REQUIREMENT:
Exactly the line that contains "- noncomputable CCDE" and the lines following it to the end of the data are to be reproduced, and nothing more.

DATA FOR ANALYSIS:
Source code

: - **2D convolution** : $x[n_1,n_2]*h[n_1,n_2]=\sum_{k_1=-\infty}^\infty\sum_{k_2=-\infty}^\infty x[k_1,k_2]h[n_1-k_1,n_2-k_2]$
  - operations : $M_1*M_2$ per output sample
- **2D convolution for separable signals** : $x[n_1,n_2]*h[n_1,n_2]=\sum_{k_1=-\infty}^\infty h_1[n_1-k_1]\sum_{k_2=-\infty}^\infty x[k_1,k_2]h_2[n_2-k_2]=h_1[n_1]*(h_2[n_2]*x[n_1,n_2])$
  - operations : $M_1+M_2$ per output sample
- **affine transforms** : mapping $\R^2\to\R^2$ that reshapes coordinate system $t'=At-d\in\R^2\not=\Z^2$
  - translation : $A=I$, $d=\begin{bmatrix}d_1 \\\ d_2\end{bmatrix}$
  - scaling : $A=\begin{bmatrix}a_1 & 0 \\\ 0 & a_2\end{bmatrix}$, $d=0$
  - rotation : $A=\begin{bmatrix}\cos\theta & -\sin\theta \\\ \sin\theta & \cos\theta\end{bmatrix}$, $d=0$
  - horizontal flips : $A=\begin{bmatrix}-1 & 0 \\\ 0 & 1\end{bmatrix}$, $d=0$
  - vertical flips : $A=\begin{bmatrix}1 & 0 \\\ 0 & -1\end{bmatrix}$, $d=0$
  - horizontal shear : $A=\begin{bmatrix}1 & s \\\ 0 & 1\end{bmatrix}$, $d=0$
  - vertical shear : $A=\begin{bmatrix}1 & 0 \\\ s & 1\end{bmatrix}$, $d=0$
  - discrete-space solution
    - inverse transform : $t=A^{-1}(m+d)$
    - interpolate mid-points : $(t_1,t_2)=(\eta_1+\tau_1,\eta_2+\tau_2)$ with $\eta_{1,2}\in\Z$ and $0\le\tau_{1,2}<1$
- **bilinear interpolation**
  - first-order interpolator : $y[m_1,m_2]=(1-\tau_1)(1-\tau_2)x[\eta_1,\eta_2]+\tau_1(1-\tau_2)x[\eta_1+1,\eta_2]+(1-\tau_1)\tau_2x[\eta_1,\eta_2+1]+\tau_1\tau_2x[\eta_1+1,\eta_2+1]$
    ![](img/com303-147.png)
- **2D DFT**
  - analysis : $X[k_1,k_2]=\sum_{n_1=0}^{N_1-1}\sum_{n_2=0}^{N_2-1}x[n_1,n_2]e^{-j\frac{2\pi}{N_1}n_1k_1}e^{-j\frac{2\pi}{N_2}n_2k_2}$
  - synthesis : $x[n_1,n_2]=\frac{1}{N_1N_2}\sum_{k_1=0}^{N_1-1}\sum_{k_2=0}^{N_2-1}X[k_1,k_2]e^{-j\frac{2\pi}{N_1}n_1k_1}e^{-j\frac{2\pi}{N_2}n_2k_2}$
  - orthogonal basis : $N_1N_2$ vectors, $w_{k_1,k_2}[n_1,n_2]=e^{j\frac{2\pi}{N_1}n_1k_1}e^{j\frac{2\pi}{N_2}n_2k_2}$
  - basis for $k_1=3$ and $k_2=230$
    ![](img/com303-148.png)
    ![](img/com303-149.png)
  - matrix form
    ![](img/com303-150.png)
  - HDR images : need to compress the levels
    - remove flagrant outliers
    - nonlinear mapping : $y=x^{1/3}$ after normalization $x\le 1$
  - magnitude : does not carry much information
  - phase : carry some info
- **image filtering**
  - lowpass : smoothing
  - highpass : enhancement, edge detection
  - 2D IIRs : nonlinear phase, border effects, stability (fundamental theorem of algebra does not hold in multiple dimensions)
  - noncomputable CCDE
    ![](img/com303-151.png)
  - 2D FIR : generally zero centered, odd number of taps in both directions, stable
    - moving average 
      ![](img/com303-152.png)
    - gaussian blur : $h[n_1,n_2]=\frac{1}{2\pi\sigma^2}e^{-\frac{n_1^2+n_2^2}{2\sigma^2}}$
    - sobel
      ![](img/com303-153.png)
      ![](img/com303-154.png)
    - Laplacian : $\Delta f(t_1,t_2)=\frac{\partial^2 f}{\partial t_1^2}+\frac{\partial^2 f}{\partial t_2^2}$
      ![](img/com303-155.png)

RESULT:
  - noncomputable CCDE
    ![](img/com303-151.png)
  - 2D FIR : generally zero centered, odd number of taps in both directions, stable
    - moving average 
      ![](img/com303-152.png)
    - gaussian blur : $h[n_1,n_2]=\frac{1}{2\pi\sigma^2}e^{-\frac{n_1^2+n_2^2}{2\sigma^2}}$
    - sobel
      ![](img/com303-153.png)
      ![](img/com303-154.png)
    - Laplacian : $\Delta f(t_1,t_2)=\frac{\partial^2 f}{\partial t_1^2}+\frac{\partial^2 f}{\partial t_2^2}$
      ![](img/com303-155.png)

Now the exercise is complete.